Tech Tuesday: Routing and TCP/IP

We are continuing along with the web request cycle. Last week we took a look at the HTTP protocol. There I already mentioned that HTTP requests and responses travel over a TCP/IP connection. Today we will dive a bit deeper into TCP/IP. This is technically not really necessary for understanding the request cycle because these lower levels of the network are completely abstracted away when you develop for the web (which is a fancy way of saying you get to use it without worrying about how it works). Yet, peeling the onion a bit further will turn out to be very useful to the overall understanding of how things work on the web.

In the Tech Tuesday on networking, I introduced the idea that the Internet is a packet switched network. As a refresher this means that data gets cut up into packets. The IP layer is responsible for how these packets move across the network. What follows is quite a bit of a simplification but good enough for our purposes here. Each packet (sometimes also referred to as a datagram) has its own header which contains among other things the source and destination IP addresses. These packets travel between machines along flexible paths known as routes. There is a tool called traceroute for examining what these routes are and it is worth trying this out.

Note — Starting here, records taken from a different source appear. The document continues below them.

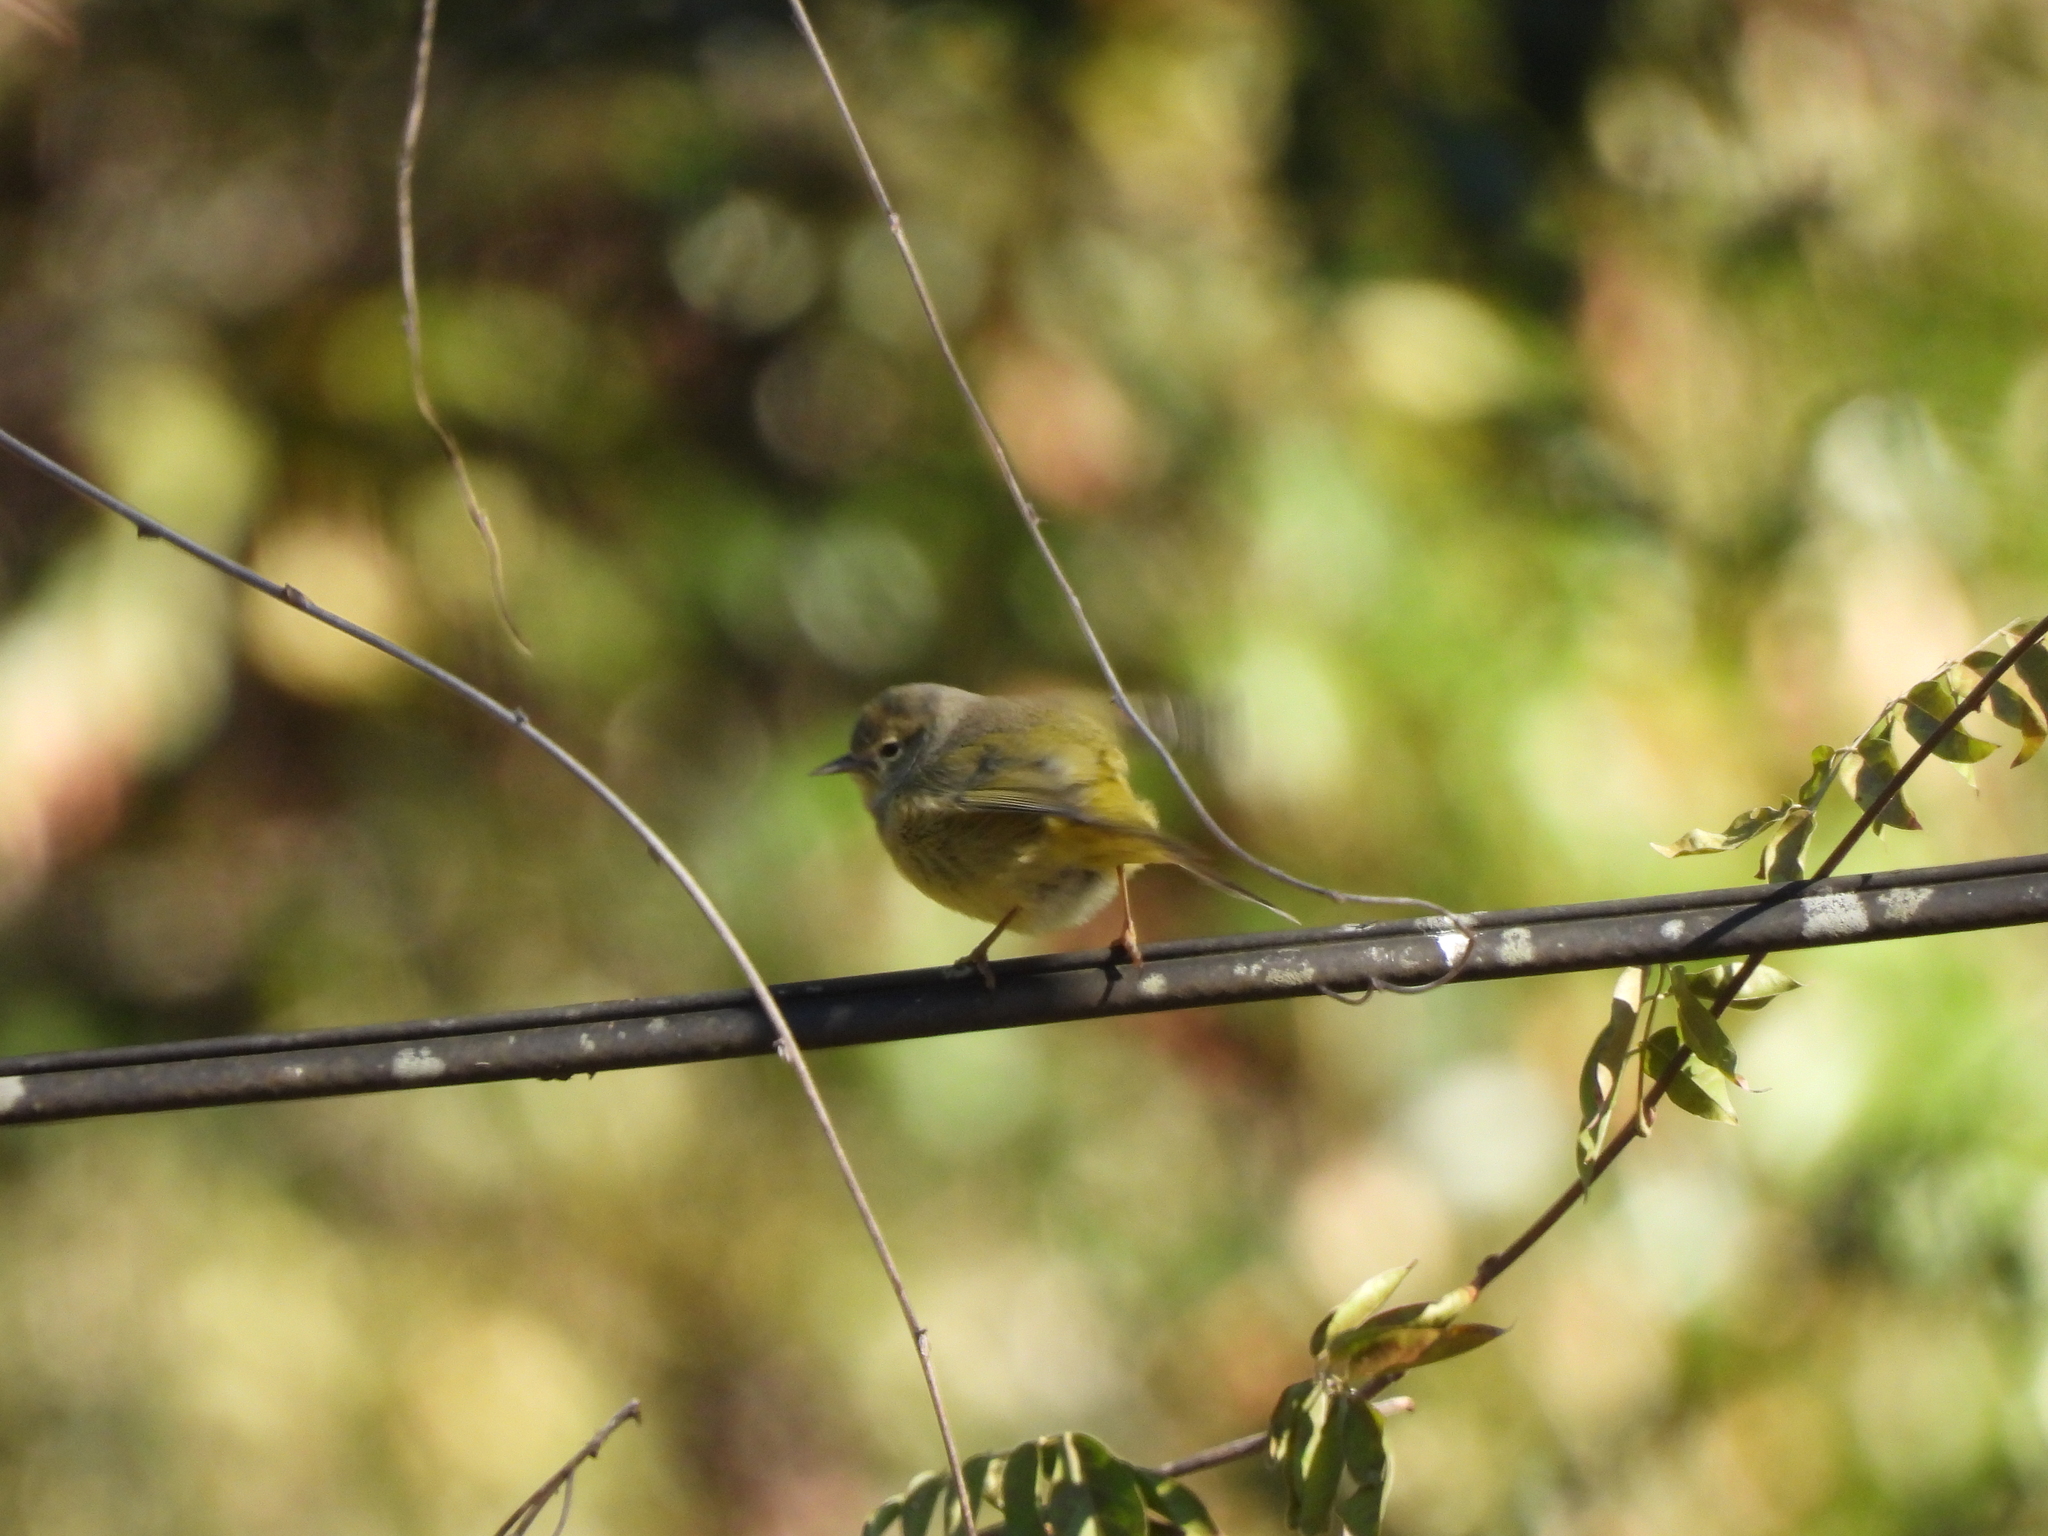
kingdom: Animalia
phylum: Chordata
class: Aves
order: Passeriformes
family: Parulidae
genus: Leiothlypis
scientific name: Leiothlypis celata
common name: Orange-crowned warbler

On a Mac, use Spotlight to find and start the “Terminal” application. You will get a new window with a prompt which lets you type commands (this is known as the command line and we will learn a lot more about it in a future Tech Tuesday). Type “traceroute google.com” and you will see output that looks something like the following:

Each one of these lines represents a so-called “hop” – meaning packets traveling between two internet devices. The first hop is from my computer to my home switch. The second hop is from there to my home VPN device which is connected to a cable modem from Time Warner. From there the packets travel over a whole bunch more intermediate switches and routers until the get to a server operated by Google. You can try this with other servers as well, such as “traceroute www.dailylit.com” – if the output get stuck with lines containing just “* * *” instead of information on hops, then you can terminate the process by pressing Ctrl-C. For those of you on Windows, here is how to run a traceroute.

Now the really important part to keep in mind about the IP level of the protocol is that it is strictly best efforts. This means that packets can travel different routes, can get dropped and can arrive out of order at the destination. So how in the world do we get an HTTP request and response across such a fundamentally unreliable network? Well that’s where the TCP portion comes in. TCP the Transmission Control Protocol sits on top of IP and provides for guaranteed in-order delivery of packets. How does it do that? Well, the details are complicated, but for our purposes it is sufficient to understand that it starts with a fair bit of initial “handshaking” (back and forth) where the two endpoints (sender and receiver) agree on what they will do. Once that “connection” has been established it becomes possible to keep track of which packets have been received and which have not and to cause packets that might have been dropped to be resent.

What are some of the takeaways here? First, having fewer hops will make things faster. If you try different servers with traceroute, you will see that a lot of servers are more hops away than Google’s – Google has invested heavily in shortening the paths to their servers. This is also what so-called CDNs or Content Delivery Networks do. They bring content (e.g., images) closer to the “edge” of the network so that requests have fewer hops. Second, setting up a TCP connection involves a fair bit of overhead. In the first version of HTTP each request required a new connection which was very inefficient. With HTTP 1.1 a single connection is kept alive for a sequence of requests and responses (a session). But there is still a separate connection required for each different server and so a web page that connects to many different resources incurs more overhead. Third, if you really want a lot of speed it helps to reduce the number of packets that need to be sent. In the early days, the entire home page of Google was optimized to fit into a single package.